-------- DATA PROVIDED
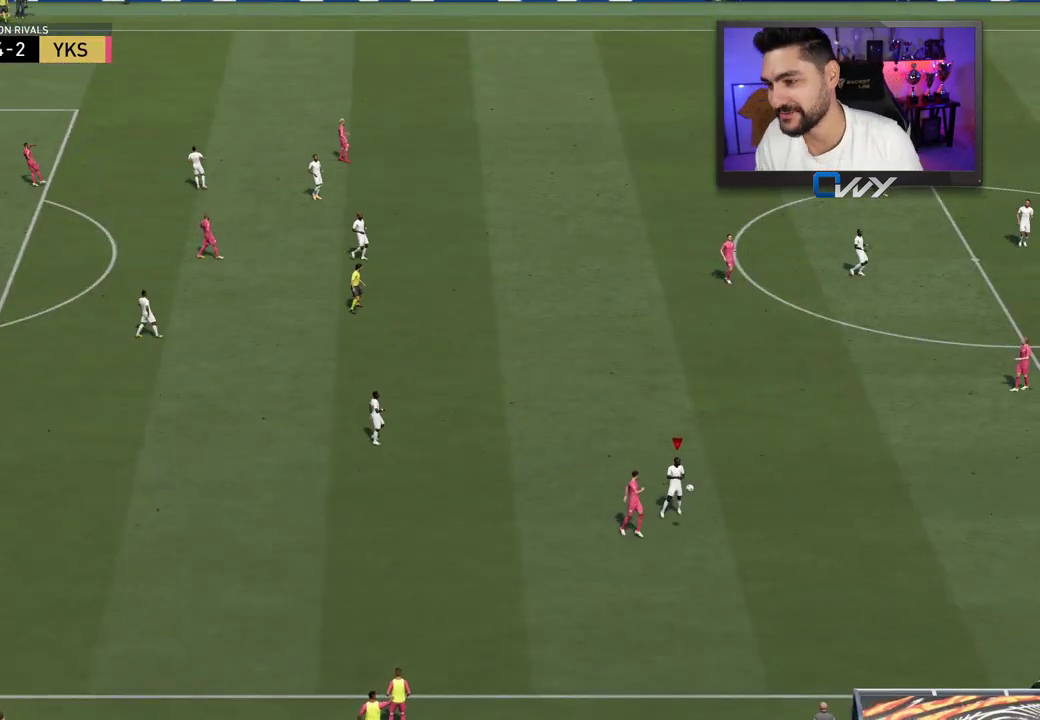
{"buttons": ["CROSS"], "left_stick": "center", "right_stick": "center", "events": [[483, "CROSS", "down"]]}
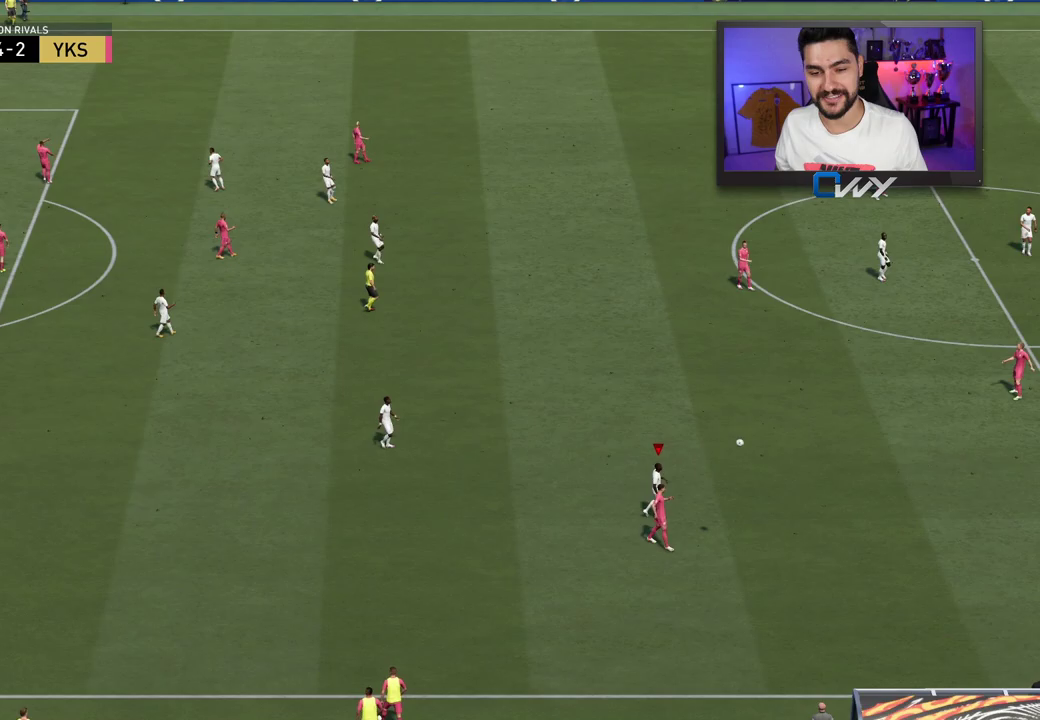
{"buttons": ["CROSS"], "left_stick": "center", "right_stick": "center", "events": [[83, "CROSS", "up"], [200, "CROSS", "down"], [317, "CROSS", "up"], [450, "CROSS", "down"]]}
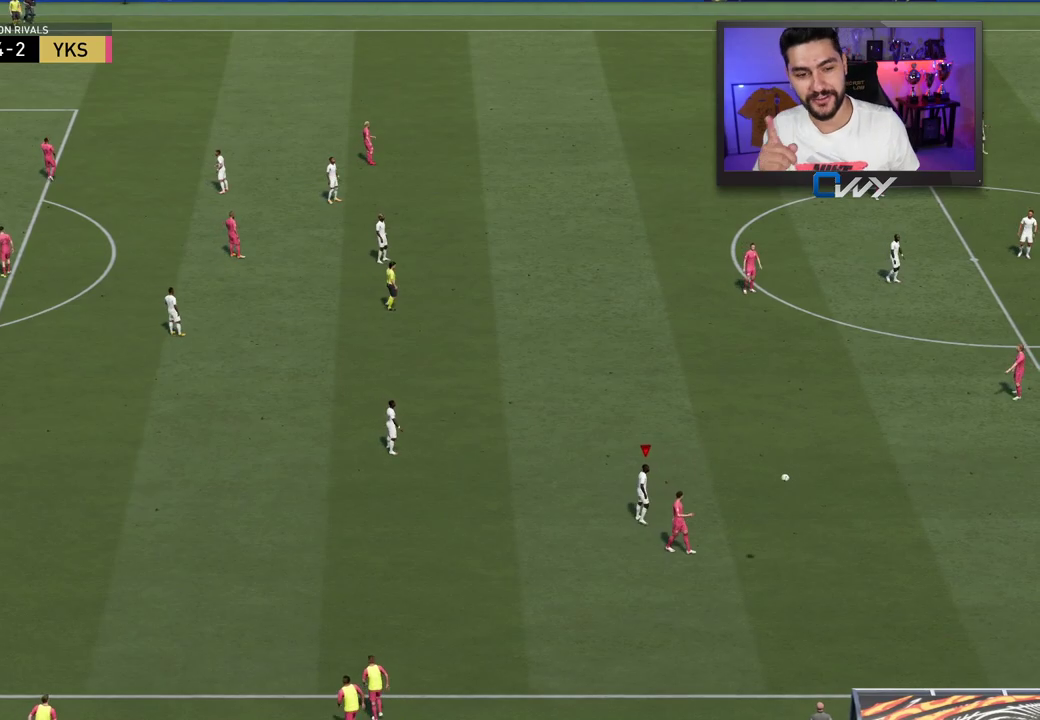
{"buttons": ["CROSS"], "left_stick": "center", "right_stick": "center", "events": [[83, "CROSS", "up"], [217, "CROSS", "down"], [333, "CROSS", "up"], [483, "CROSS", "down"]]}
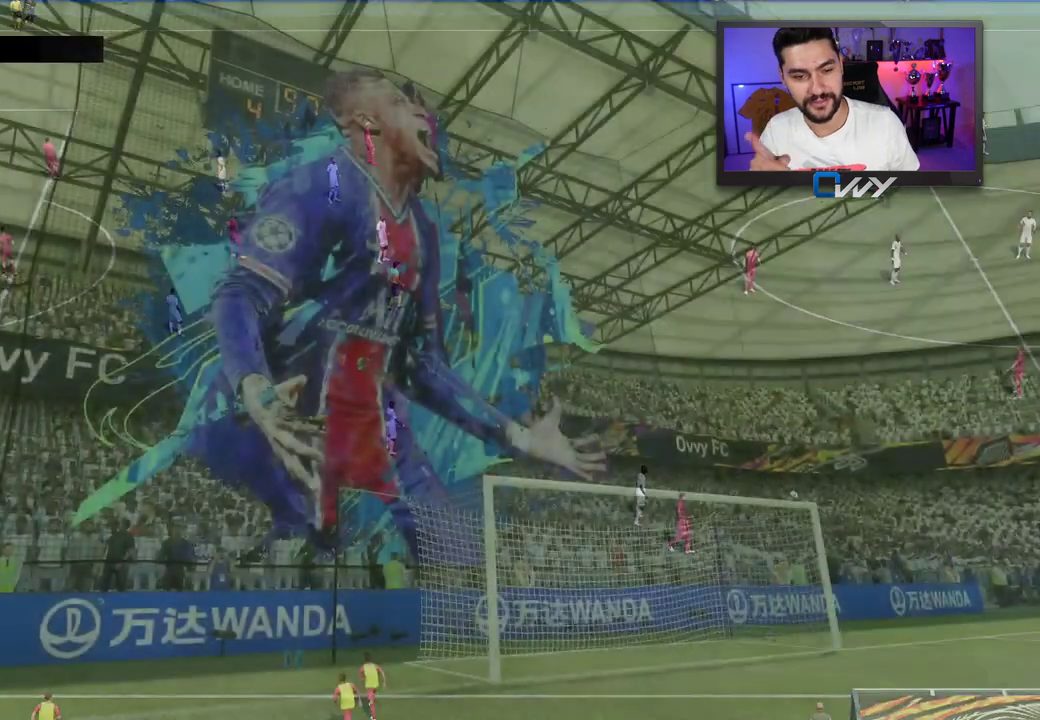
{"buttons": [], "left_stick": "center", "right_stick": "center", "events": [[100, "CROSS", "up"], [250, "CROSS", "down"], [383, "CROSS", "up"]]}
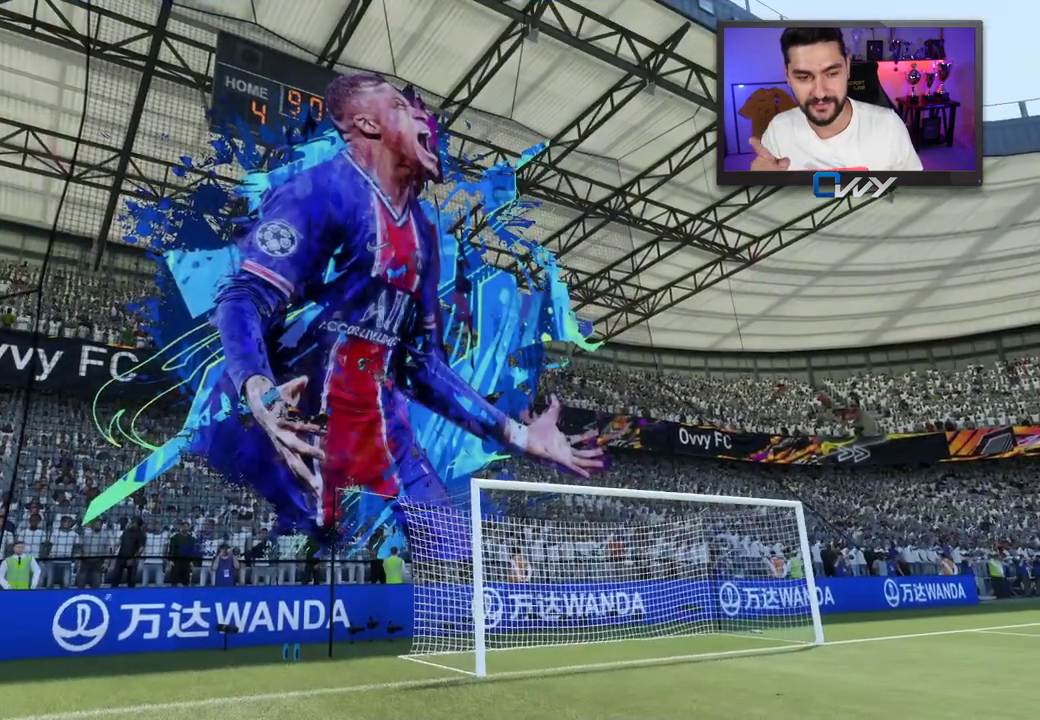
{"buttons": [], "left_stick": "center", "right_stick": "center", "events": [[100, "CROSS", "down"], [200, "CROSS", "up"], [367, "CROSS", "down"], [483, "CROSS", "up"]]}
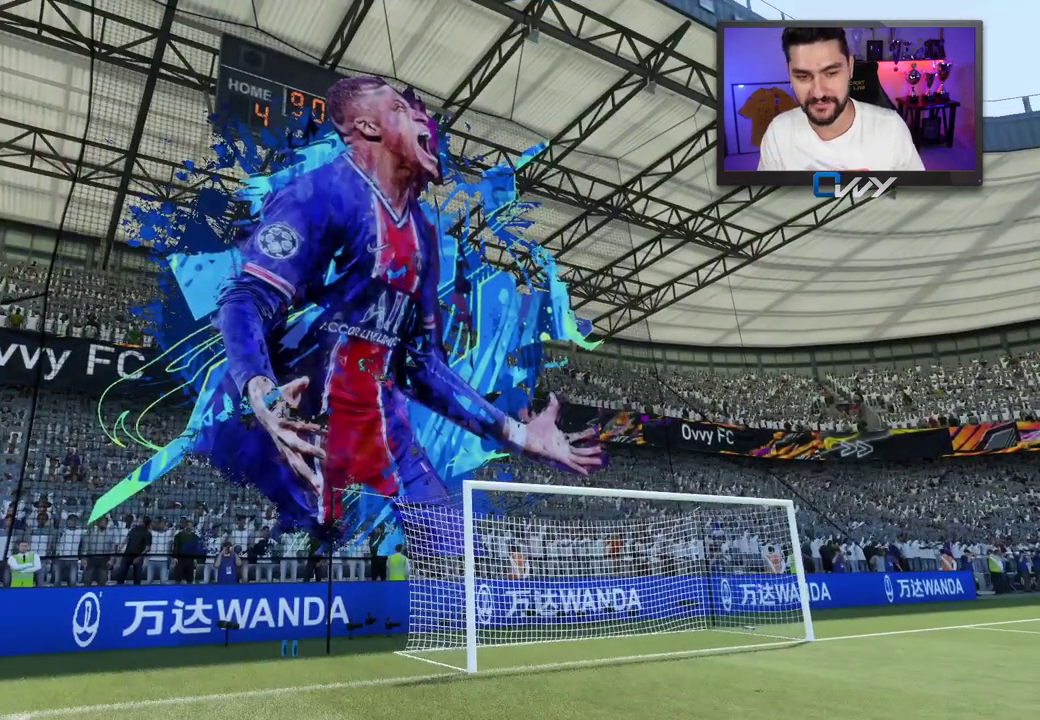
{"buttons": ["CROSS"], "left_stick": "center", "right_stick": "center", "events": [[233, "CROSS", "down"], [333, "CROSS", "up"], [500, "CROSS", "down"]]}
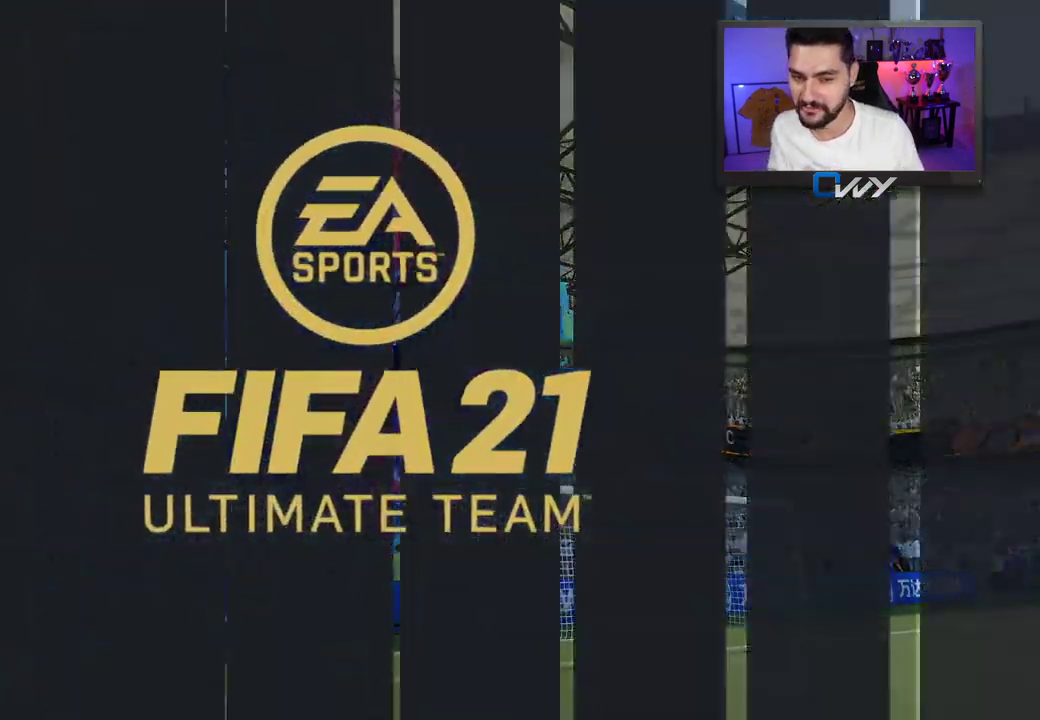
{"buttons": [], "left_stick": "center", "right_stick": "center", "events": [[183, "CROSS", "up"]]}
----------------
An exact reprint of the records above is required, with all pictures left out.

> SOLUTION FOR THIS PROBLEM:
{"buttons": ["CROSS"], "left_stick": "center", "right_stick": "center", "events": [[483, "CROSS", "down"]]}
{"buttons": ["CROSS"], "left_stick": "center", "right_stick": "center", "events": [[83, "CROSS", "up"], [200, "CROSS", "down"], [317, "CROSS", "up"], [450, "CROSS", "down"]]}
{"buttons": ["CROSS"], "left_stick": "center", "right_stick": "center", "events": [[83, "CROSS", "up"], [217, "CROSS", "down"], [333, "CROSS", "up"], [483, "CROSS", "down"]]}
{"buttons": [], "left_stick": "center", "right_stick": "center", "events": [[100, "CROSS", "up"], [250, "CROSS", "down"], [383, "CROSS", "up"]]}
{"buttons": [], "left_stick": "center", "right_stick": "center", "events": [[100, "CROSS", "down"], [200, "CROSS", "up"], [367, "CROSS", "down"], [483, "CROSS", "up"]]}
{"buttons": ["CROSS"], "left_stick": "center", "right_stick": "center", "events": [[233, "CROSS", "down"], [333, "CROSS", "up"], [500, "CROSS", "down"]]}
{"buttons": [], "left_stick": "center", "right_stick": "center", "events": [[183, "CROSS", "up"]]}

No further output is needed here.